Segundo Ndongo (2006: 12ss), a expressão «Renascimento Africano» foi primeiramente usada como
slogan de UNIA (Associação Universal para o Avanço dos Negros) fundada por Marcus Garvey, nos
anos 1920. Depois foi usada por Cheikh Anta Diop, em 1948, no contexto de busca de restauração
da verdadeira história da África e dos africanos.
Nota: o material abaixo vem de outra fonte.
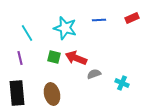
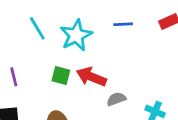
cyan star: (65, 28) -> (76, 35), turned 30
cyan line: (27, 33) -> (37, 28), moved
Em resumo, por Renascimento Africano se entende
a escolha dos africanos de se renovarem com base nas suas próprias raízes e contando consigo
mesmos bem como escolha de se unirem pela história, espaço e destino, de forjar uma África nova.
Thabo Mbeki é um dos principais impulsionadores do Renascimento Africano do momento.

A dimensão política do Renascimento Africano é pela defesa da liberdade, da unidade africana, da


cooperação e solidariedade entre africanos, pela democracia: boa governação, defesa dos direitos
humanos, etc.

4.4 Integração políticoregional: União Africana, SADC e NEPAD

Como continuação dos ideais Pan-africanistas e renascentistas, os líderes africanos têm investido em
prol da melhoria das condições dos Estados Africanos, procurando garantir mais unidade, mais
independência e mais desenvolvimento. É deste modo que foi criada a Organização da Unidade
Africana (OUA), em 1963, em Adis Abeba (hoje transformada em UA – União Africana), a SADCC
hoje SADC e a NEPAD (Nova Parceria para o Desenvolvimento de África). Estas instituições
procuram dinamizar o desenvolvimento do Continente, melhorando a vida dos africanos. A UA, na
linha dos ideais pan-africanistas, sobretudo de Nkrumah, criou a NEPAD em vista à promoção do
desenvolvimento sustentável do Continente, da paz, da estabilidade, da democracia e da interajuda
entre as diferentes nações africanas, incluindo africanos na diáspora.